*TASK GOAL:*
Here is a block of records. Copy every line in it that includes "Delmenhorst".

%%

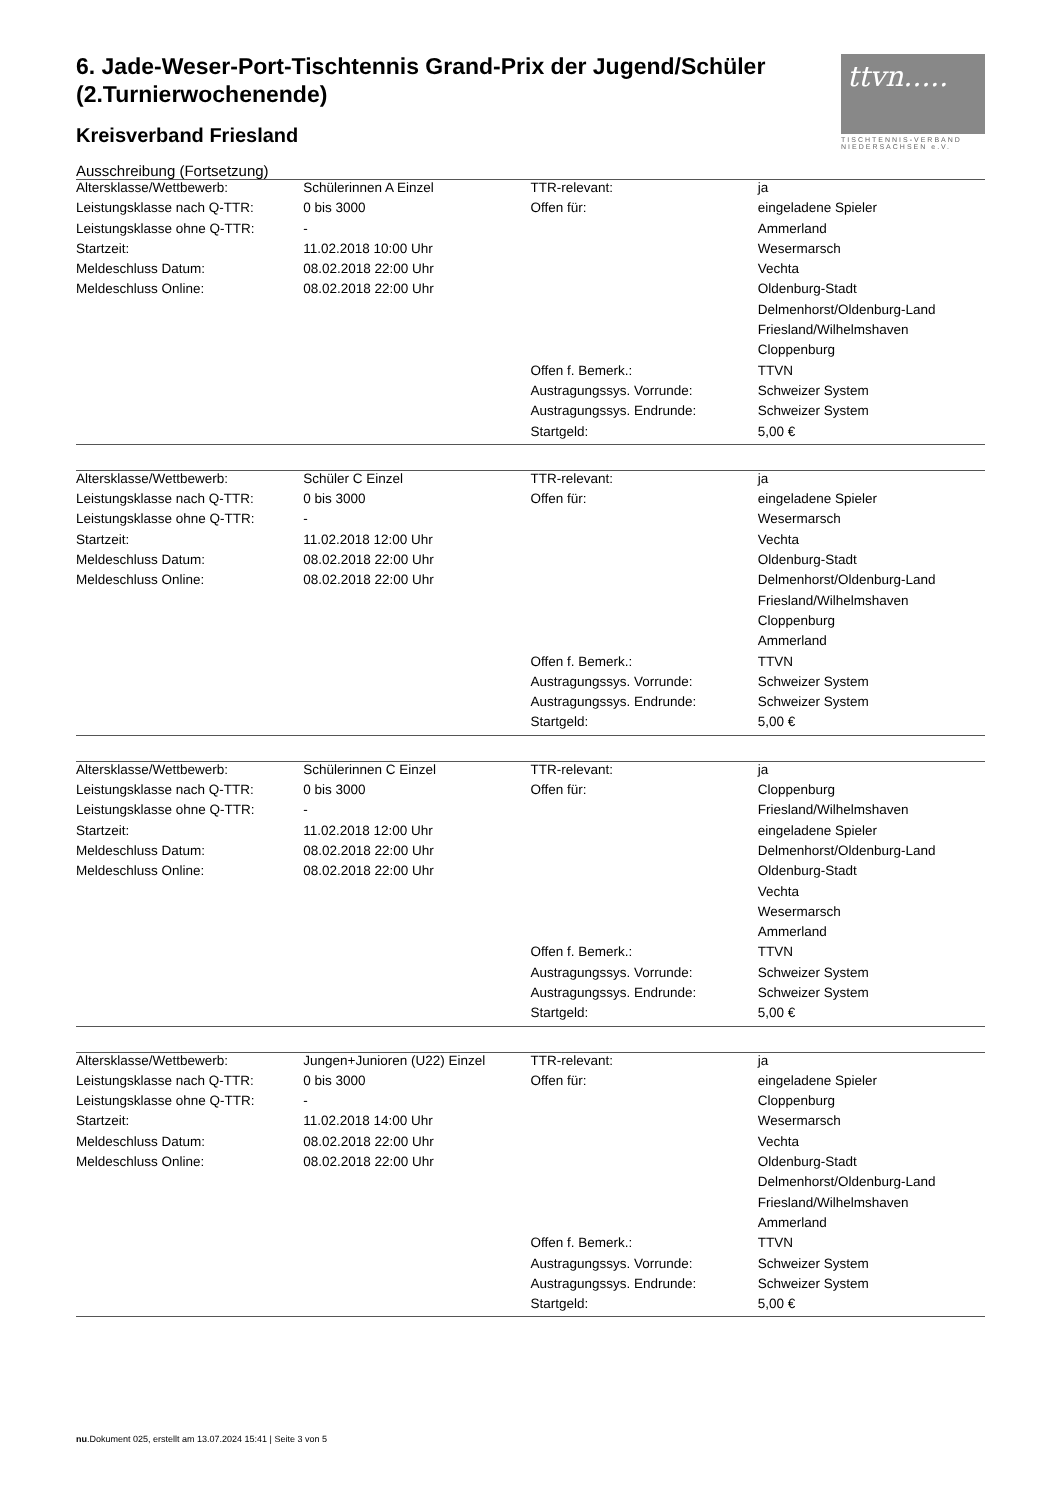6. Jade-Weser-Port-Tischtennis Grand-Prix der Jugend/Schüler (2.Turnierwochenende)
Kreisverband Friesland
ttvn.....
TISCHTENNIS-VERBAND NIEDERSACHSEN e.V.
Ausschreibung (Fortsetzung)
| Altersklasse/Wettbewerb: | Schülerinnen A Einzel | TTR-relevant: | ja |
| Leistungsklasse nach Q-TTR: | 0 bis 3000 | Offen für: | eingeladene Spieler |
| Leistungsklasse ohne Q-TTR: | - | | Ammerland |
| Startzeit: | 11.02.2018 10:00 Uhr | | Wesermarsch |
| Meldeschluss Datum: | 08.02.2018 22:00 Uhr | | Vechta |
| Meldeschluss Online: | 08.02.2018 22:00 Uhr | | Oldenburg-Stadt |
| | | | Delmenhorst/Oldenburg-Land |
| | | | Friesland/Wilhelmshaven |
| | | | Cloppenburg |
| | | Offen f. Bemerk.: | TTVN |
| | | Austragungssys. Vorrunde: | Schweizer System |
| | | Austragungssys. Endrunde: | Schweizer System |
| | | Startgeld: | 5,00 € |
| Altersklasse/Wettbewerb: | Schüler C Einzel | TTR-relevant: | ja |
| Leistungsklasse nach Q-TTR: | 0 bis 3000 | Offen für: | eingeladene Spieler |
| Leistungsklasse ohne Q-TTR: | - | | Wesermarsch |
| Startzeit: | 11.02.2018 12:00 Uhr | | Vechta |
| Meldeschluss Datum: | 08.02.2018 22:00 Uhr | | Oldenburg-Stadt |
| Meldeschluss Online: | 08.02.2018 22:00 Uhr | | Delmenhorst/Oldenburg-Land |
| | | | Friesland/Wilhelmshaven |
| | | | Cloppenburg |
| | | | Ammerland |
| | | Offen f. Bemerk.: | TTVN |
| | | Austragungssys. Vorrunde: | Schweizer System |
| | | Austragungssys. Endrunde: | Schweizer System |
| | | Startgeld: | 5,00 € |
| Altersklasse/Wettbewerb: | Schülerinnen C Einzel | TTR-relevant: | ja |
| Leistungsklasse nach Q-TTR: | 0 bis 3000 | Offen für: | Cloppenburg |
| Leistungsklasse ohne Q-TTR: | - | | Friesland/Wilhelmshaven |
| Startzeit: | 11.02.2018 12:00 Uhr | | eingeladene Spieler |
| Meldeschluss Datum: | 08.02.2018 22:00 Uhr | | Delmenhorst/Oldenburg-Land |
| Meldeschluss Online: | 08.02.2018 22:00 Uhr | | Oldenburg-Stadt |
| | | | Vechta |
| | | | Wesermarsch |
| | | | Ammerland |
| | | Offen f. Bemerk.: | TTVN |
| | | Austragungssys. Vorrunde: | Schweizer System |
| | | Austragungssys. Endrunde: | Schweizer System |
| | | Startgeld: | 5,00 € |
| Altersklasse/Wettbewerb: | Jungen+Junioren (U22) Einzel | TTR-relevant: | ja |
| Leistungsklasse nach Q-TTR: | 0 bis 3000 | Offen für: | eingeladene Spieler |
| Leistungsklasse ohne Q-TTR: | - | | Cloppenburg |
| Startzeit: | 11.02.2018 14:00 Uhr | | Wesermarsch |
| Meldeschluss Datum: | 08.02.2018 22:00 Uhr | | Vechta |
| Meldeschluss Online: | 08.02.2018 22:00 Uhr | | Oldenburg-Stadt |
| | | | Delmenhorst/Oldenburg-Land |
| | | | Friesland/Wilhelmshaven |
| | | | Ammerland |
| | | Offen f. Bemerk.: | TTVN |
| | | Austragungssys. Vorrunde: | Schweizer System |
| | | Austragungssys. Endrunde: | Schweizer System |
| | | Startgeld: | 5,00 € |
nu.Dokument 025, erstellt am 13.07.2024 15:41 | Seite 3 von 5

%%

*SOLUTION TO THE EXERCISE:*
| | | | Delmenhorst/Oldenburg-Land |
| Meldeschluss Online: | 08.02.2018 22:00 Uhr | | Delmenhorst/Oldenburg-Land |
| Meldeschluss Datum: | 08.02.2018 22:00 Uhr | | Delmenhorst/Oldenburg-Land |
| | | | Delmenhorst/Oldenburg-Land |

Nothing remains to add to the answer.